Gather each line from the items below that contains the word "antiguo", matching case exactly.

Collected data:
╭──

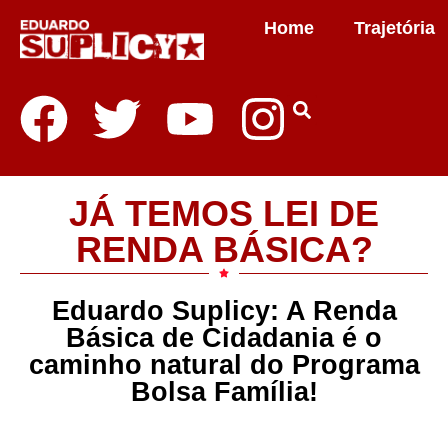
Home
Trajetória
JÁ TEMOS LEI DE
RENDA BÁSICA?
Eduardo Suplicy: A Renda
Básica de Cidadania é o
caminho natural do Programa
Bolsa Família!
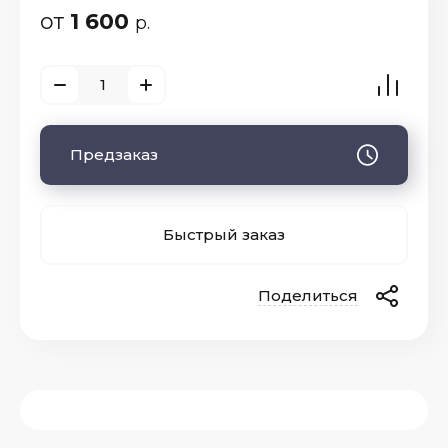
от
1 600
р.
Предзаказ
Быстрый заказ
Поделиться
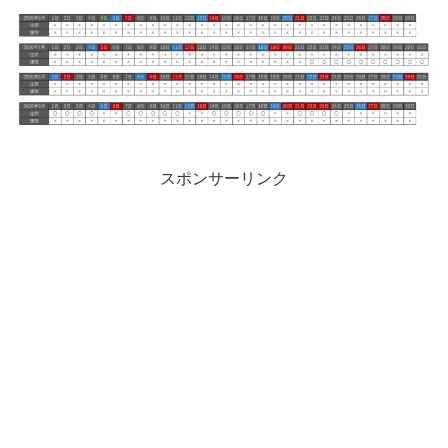
スポンサーリンク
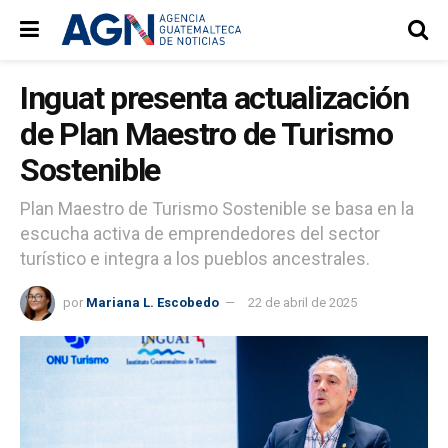
Inguat presenta actualización
de Plan Maestro de Turismo
Sostenible
Plan Maestro de Turismo Sostenible se basa en la
escucha activa de emprendedores del sector
turístico e integra a los pueblos ancestrales.
por
Mariana L. Escobedo
22 de abril de 2025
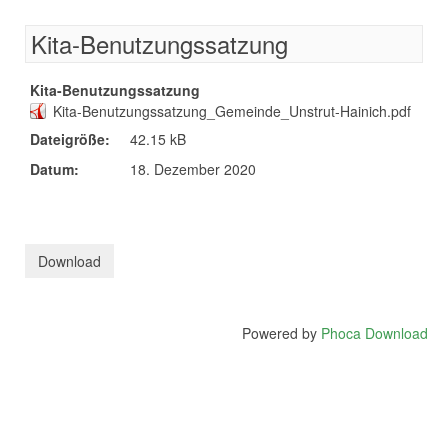
Kita-Benutzungssatzung
Kita-Benutzungssatzung
Kita-Benutzungssatzung_Gemeinde_Unstrut-Hainich.pdf
Dateigröße:
42.15 kB
Datum:
18. Dezember 2020
Powered by
Phoca Download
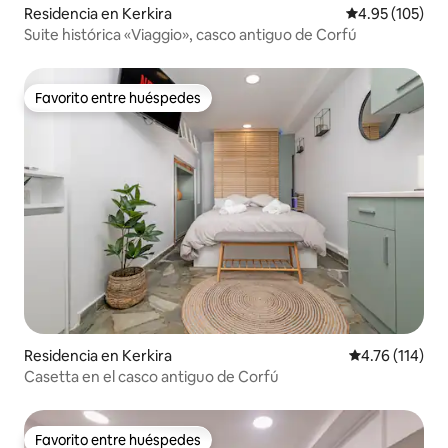
Residencia en Kerkira
Calificación p
4.95 (105)
Suite histórica «Viaggio», casco antiguo de Corfú
Favorito entre huéspedes
Favorito entre huéspedes
Residencia en Kerkira
Calificación p
4.76 (114)
Casetta en el casco antiguo de Corfú
Favorito entre huéspedes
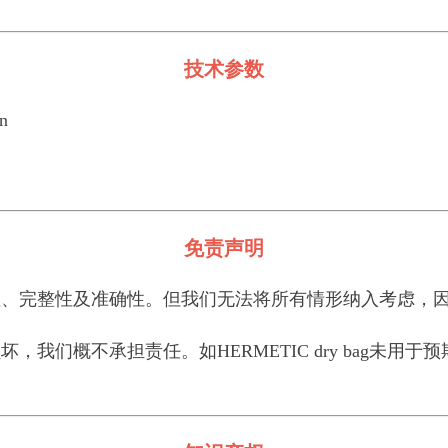
技术参数
n
免责声明
完整性及准确性。但我们无法将所有情形纳入考虑，因
们概不承担责任。如HERMETIC dry bag未用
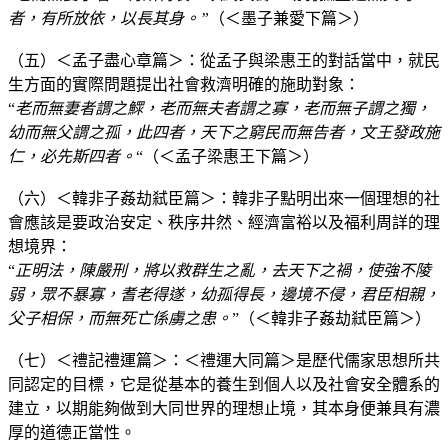
者，有所放依，以長其身。”
（＜墨子兼愛下篇＞）
（五）＜孟子盡心章篇＞：從孟子與梁惠王的對話當中，就民
生方面的實際問題提出社會救濟明確的施助對象：
“
老而無妻者謂之鰥，老而無夫者謂之寡，老而無子謂之獨，
幼而無父謂之孤，此四者，天下之窮民而無告者，文王發政施
仁，必先斯四者。
“（＜孟子梁惠王下篇＞）
（六）＜韓非子姦劫弒臣篇＞：韓非子點明出來一個理想的社
會應該是要政治安定、秩序井然、經濟富裕以及福利周詳的理
想境界：
“
正明法，陳嚴刑，將以救群生之亂，去天下之禍，使強不陵
弱，眾不暴寡，耆老得遂，幼孤得長，邊境不侵，君臣相親，
父子相保，而無死亡係虜之患。
”（＜韓非子姦劫弒臣篇＞）
（七）＜禮記禮運篇＞：＜禮運大同篇＞是歷代儒家思想所共
同認定的目標，它是從基本的養生到個人以及社會安全體系的
建立，以期能夠做到大同世界的理想止境，其本身便兼具有濃
厚的道德正當性。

╰──

SOLUTION BELOW:
Suite histórica «Viaggio», casco antiguo de Corfú
Casetta en el casco antiguo de Corfú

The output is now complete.